Wednesday, February 18, 2004

National Debt Rises past $7,000,000,000,000

In this article from Reuters, ("National Debt Tops $7 Trillion" by Jonathan Nicholson Wed February 18, 2004 04:13 PM ET) we see that the National Debt has climbed ever-closer to "The government debt ceiling [which] stands only a few hundred billion dollars ahead at $7.384 trillion". What does this mean? I was asking myself the same question...
"What Is the National Debt?" by Emily Yoffe (Posted Thursday, Oct. 26, 2000, at 10:38 AM PT) contains a clear description of the National Debt: "When the government spends more than it collects in taxes, it covers the shortfall by issuing debt in the form of Treasury bills, notes and bonds, and U.S. savings bonds. This debt is purchased by, for example, individuals, or pension funds, or foreign investors. This accumulated amount of money owed to creditors, the net public debt, is about $3.5 trillion. This is what almost everyone is talking about when they refer to the national debt. But right now the total national debt is about $5.67 trillion." (She continues to explain that the difference between the net public debt- $3.5 trillion as of 2000, and the National Debt- the $5.67 trillion, represents the money that the government owes to itself.

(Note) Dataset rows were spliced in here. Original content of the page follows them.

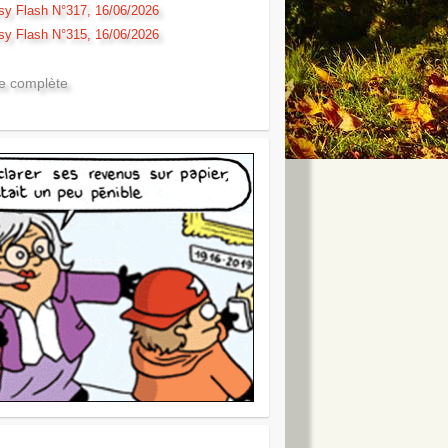
sy Flash N°317, 16/06/2026
sy Flash N°315, 16/06/2026
te complète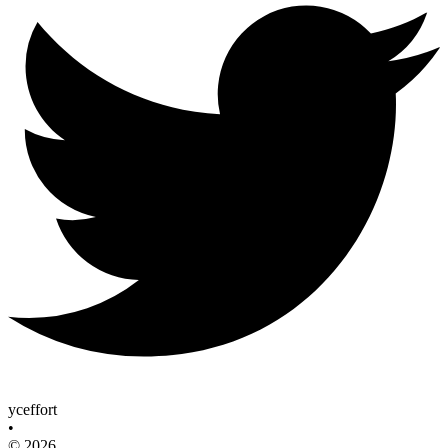
yceffort
•
© 2026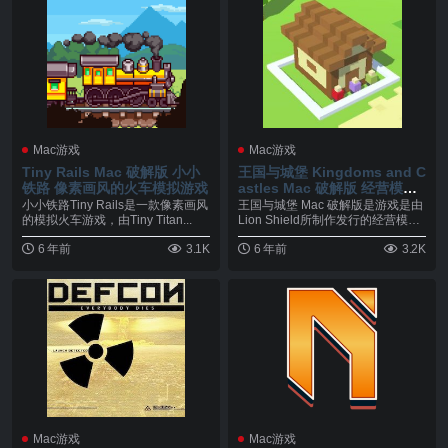
Mac游戏
Mac游戏
Tiny Rails Mac 破解版 小小
王国与城堡 Kingdoms and C
铁路 像素画风的火车模拟游戏
astles Mac 破解版 经营模拟
类游戏
小小铁路Tiny Rails是一款像素画风
王国与城堡 Mac 破解版是游戏是由
的模拟火车游戏，由Tiny Titan...
Lion Shield所制作发行的经营模拟
类...
6 年前
3.1K
6 年前
3.2K
Mac游戏
Mac游戏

If seeing that the National debt has risen more than $1 trillion during Bush's term isn't surprising enough, Bush has predicted that America will have 2.6 million new jobs by the end of 2004 (according to an article in the New York times "Bush Officials Offer Cautions on White house jobs Forecast" by Edmund L. Andrews, Wed Feb 18 2004, section A14)- mostly by paying hundreds of millions of dollars toward new programs. The surprising part is that his Secretary of Treasury, John W. Snow, is "distanc[ing] himself" from the official figures in the administration's predictions (according to the aforementioned NY Times article). Andrews writes that Bush is "on track to be the first president since Herbert Hoover to end his first term with fewer jobs than when he started. The nation has lost about 2.5 million jobs in the last three years". But it will work out- because the Bush administration has predicted a growth of 2.6 million jobs, right? Well, in order to accomplish this, the rate of jobs created per month this year (which is now about 100,000 a month) would have to more than double to over 230,000 a month and stay at that figure for each month in the rest of this year until January.